Published: Friday 15 October 2004

www.first8.org
At this year's UN Commission of Sustainable Development's meet in New York (April 19 to 30), progress on millennium development goals (MDGs) related to clean drinking water, human settlements and sanitation was reviewed. The world was nowhere in sight of attaining the goals, the evaluation showed. Meeting the MDGs would require a doubling of official development assistance (ODA) by the industrialised world, the UN secretary general stated quite emphatically. The First World was of course in no mood to pay heed; it instead harped onpublic-private partnerships to attain MDGs. But what exactly are public-rivate partnerships? Here is a very recent example of building up such a partnership: a campaign started on the 16 September by the Netherlands wing of the international non-governmental organisation Care. Called First 8, it ostensibly "seeks to raise people's awareness and wants to inspire them to take action in the struggle against poverty and the achievements of the MDGs". The operation works through an interactive website www.first8.org .

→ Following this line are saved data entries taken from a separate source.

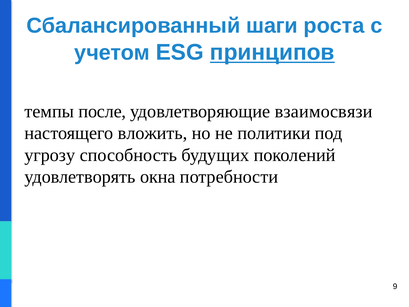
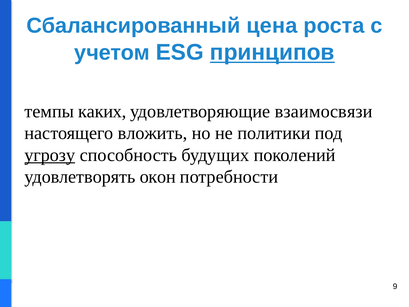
шаги: шаги -> цена
после: после -> каких
угрозу underline: none -> present
окна: окна -> окон
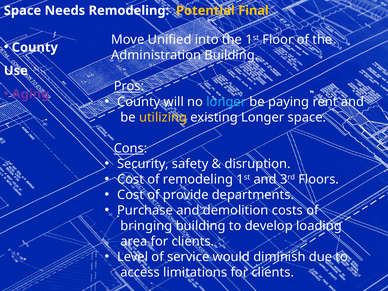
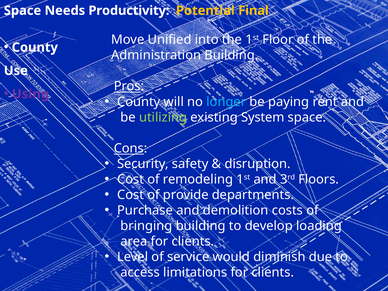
Needs Remodeling: Remodeling -> Productivity
Aging: Aging -> Using
utilizing colour: yellow -> light green
existing Longer: Longer -> System
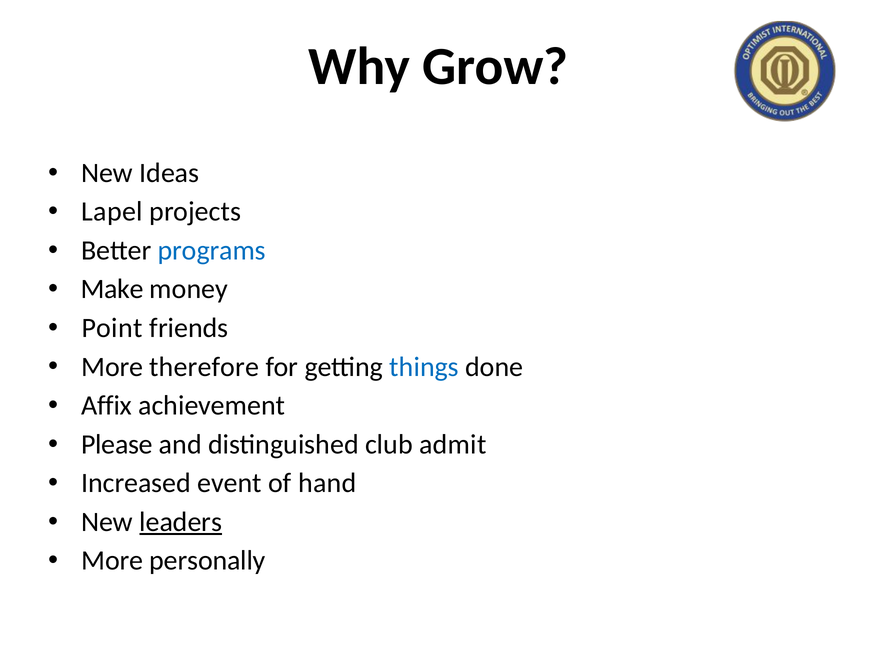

No prizes for guessing who the wesbsite is for. Consider this: in the section on education we are told that more than 860 million people in the world today are illiterates and 90 per cent of them live in the developing countries. The site goes on to present platitudes on education: it helps reduce poverty, promotes gender equality, protects against HIV/AIDs. You are also exhorted to sign a petition against child labour -- all this with the visage of an emaciated child, quite palpably from the third world, yearning for your attention. There is more: the gnarled face of a woman -- again from the 'deprived' world -- confronts you in the section on improving women's maternal health. And there is "Is there time to be beauty queen" from Bono's Miss Sarajevo playing in the background. But is striking at the conscience of the wealthy enough to attain MDGs? Can it substitute ODA? Well, those are different questions.